## Task objective
Copy everything in the forum post from "What I need" down to "addprocs(11; restrict=false)", substituting "machines" for "servers".

## Text block
________

Hello,
I’m trying to increase the performances for my differential equation system, where the differential function is
function drho_dt(rho, p, t)
global L, L_t
A, w_l = p
return (L + A * sin(w_l * t) * L_t) * rho
end
with L
and L_t
two constant sparse matrices of sizes varying from 900x900 to 2000x2000 or more. Since they are constant, I previously declared them as global variables, speeding up the problem.
What I need is the different behaviors depending on the variation on the frequency w_l
.
I’m yet able to reproduce this problem using EnsembleThreads()
method, which parallelize all the ODEs into my 12 cores (with calculation times of about 1min for 50 trjectories).
Nevertheless, I can access to two other servers with 12 cores each, obtaining a total of 36 cores. Thus, I turned to the EnsembleDistributed()
method.
After programming the required code for the Distributed method, which can be summarized
using Distributed
addprocs(11; restrict=false)

________

## Data rows
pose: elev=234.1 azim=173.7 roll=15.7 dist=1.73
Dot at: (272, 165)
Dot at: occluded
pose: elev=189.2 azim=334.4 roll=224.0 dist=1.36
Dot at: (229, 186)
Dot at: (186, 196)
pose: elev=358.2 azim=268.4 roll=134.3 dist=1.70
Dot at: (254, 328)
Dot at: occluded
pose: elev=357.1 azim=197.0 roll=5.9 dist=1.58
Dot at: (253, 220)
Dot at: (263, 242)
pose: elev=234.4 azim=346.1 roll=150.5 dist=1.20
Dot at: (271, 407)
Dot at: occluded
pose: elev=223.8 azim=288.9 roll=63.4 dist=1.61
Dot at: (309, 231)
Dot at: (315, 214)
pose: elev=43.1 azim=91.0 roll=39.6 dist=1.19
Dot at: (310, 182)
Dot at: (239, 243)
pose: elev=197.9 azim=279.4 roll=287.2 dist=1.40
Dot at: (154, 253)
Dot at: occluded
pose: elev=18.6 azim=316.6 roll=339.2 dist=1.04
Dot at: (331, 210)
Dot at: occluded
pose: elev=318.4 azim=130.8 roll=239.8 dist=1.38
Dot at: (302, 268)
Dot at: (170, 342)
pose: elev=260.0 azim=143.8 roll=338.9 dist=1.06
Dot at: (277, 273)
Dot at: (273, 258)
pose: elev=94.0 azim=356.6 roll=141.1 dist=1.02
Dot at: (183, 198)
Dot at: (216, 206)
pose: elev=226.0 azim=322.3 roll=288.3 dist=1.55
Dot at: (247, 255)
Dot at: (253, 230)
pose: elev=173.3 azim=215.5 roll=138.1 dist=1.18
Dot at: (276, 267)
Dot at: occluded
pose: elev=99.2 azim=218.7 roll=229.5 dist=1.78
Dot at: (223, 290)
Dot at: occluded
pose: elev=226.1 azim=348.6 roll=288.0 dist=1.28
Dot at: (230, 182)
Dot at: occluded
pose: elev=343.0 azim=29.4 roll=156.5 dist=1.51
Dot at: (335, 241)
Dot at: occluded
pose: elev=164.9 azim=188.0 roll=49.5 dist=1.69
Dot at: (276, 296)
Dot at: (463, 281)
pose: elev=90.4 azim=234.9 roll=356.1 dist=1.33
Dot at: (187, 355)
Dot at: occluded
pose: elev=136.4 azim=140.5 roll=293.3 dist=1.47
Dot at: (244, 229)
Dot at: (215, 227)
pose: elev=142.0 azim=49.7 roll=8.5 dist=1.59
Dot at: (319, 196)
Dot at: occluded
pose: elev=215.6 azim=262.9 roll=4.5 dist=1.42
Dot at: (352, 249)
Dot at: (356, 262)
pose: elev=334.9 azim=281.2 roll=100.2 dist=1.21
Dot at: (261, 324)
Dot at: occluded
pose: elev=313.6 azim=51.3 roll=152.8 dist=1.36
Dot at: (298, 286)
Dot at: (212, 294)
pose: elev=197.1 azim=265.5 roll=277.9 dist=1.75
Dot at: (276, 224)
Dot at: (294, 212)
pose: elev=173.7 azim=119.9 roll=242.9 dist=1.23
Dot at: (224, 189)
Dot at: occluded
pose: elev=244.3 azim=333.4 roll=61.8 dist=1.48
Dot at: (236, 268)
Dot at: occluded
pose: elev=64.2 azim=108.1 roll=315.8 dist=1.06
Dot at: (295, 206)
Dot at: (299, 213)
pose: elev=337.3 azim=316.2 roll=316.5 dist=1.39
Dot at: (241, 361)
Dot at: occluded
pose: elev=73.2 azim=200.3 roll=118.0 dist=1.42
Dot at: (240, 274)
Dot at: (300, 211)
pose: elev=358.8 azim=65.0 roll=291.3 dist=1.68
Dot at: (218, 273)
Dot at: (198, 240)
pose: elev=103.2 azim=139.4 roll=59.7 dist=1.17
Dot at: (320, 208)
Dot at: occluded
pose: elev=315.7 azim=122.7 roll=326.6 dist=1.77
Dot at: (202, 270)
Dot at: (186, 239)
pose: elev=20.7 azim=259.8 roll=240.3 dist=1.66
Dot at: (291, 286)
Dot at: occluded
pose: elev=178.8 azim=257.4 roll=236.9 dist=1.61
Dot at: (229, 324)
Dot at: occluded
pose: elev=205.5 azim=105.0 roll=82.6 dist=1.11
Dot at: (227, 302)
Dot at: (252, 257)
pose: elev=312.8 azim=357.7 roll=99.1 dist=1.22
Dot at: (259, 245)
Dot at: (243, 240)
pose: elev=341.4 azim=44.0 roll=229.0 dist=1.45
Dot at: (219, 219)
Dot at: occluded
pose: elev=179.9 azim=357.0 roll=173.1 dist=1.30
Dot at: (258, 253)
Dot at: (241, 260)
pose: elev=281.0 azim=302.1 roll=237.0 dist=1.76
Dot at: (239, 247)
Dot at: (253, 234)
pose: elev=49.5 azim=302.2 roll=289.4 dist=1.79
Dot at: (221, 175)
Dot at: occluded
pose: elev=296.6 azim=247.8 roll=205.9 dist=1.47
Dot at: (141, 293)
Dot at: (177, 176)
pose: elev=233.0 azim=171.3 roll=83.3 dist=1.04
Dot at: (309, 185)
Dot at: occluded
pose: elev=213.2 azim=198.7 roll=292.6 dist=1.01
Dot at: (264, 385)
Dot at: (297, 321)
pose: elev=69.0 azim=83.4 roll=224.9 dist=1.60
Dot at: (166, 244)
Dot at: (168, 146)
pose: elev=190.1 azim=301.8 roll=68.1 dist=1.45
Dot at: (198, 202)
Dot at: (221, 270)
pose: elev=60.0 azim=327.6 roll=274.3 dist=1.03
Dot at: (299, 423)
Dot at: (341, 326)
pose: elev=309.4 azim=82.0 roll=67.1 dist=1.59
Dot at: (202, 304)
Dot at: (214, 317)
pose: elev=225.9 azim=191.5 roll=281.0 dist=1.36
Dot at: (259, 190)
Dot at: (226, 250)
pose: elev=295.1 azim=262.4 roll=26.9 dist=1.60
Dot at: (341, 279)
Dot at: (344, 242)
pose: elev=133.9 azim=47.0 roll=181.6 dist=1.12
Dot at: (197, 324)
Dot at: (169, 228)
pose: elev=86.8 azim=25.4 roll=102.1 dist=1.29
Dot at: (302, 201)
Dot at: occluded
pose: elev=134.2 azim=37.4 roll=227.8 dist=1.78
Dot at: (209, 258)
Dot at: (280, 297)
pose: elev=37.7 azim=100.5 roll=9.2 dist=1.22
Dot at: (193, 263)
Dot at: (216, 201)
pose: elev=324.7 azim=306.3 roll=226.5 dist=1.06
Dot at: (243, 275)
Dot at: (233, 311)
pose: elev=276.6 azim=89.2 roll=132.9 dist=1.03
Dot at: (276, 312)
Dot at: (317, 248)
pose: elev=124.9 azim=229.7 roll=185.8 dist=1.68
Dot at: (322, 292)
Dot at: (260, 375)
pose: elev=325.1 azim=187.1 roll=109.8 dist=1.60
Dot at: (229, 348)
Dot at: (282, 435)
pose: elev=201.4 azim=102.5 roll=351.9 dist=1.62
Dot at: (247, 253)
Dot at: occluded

________

## Written solution
What I need is the different behaviors depending on the variation on the frequency w_l
.
I’m yet able to reproduce this problem using EnsembleThreads()
method, which parallelize all the ODEs into my 12 cores (with calculation times of about 1min for 50 trjectories).
Nevertheless, I can access to two other machines with 12 cores each, obtaining a total of 36 cores. Thus, I turned to the EnsembleDistributed()
method.
After programming the required code for the Distributed method, which can be summarized
using Distributed
addprocs(11; restrict=false)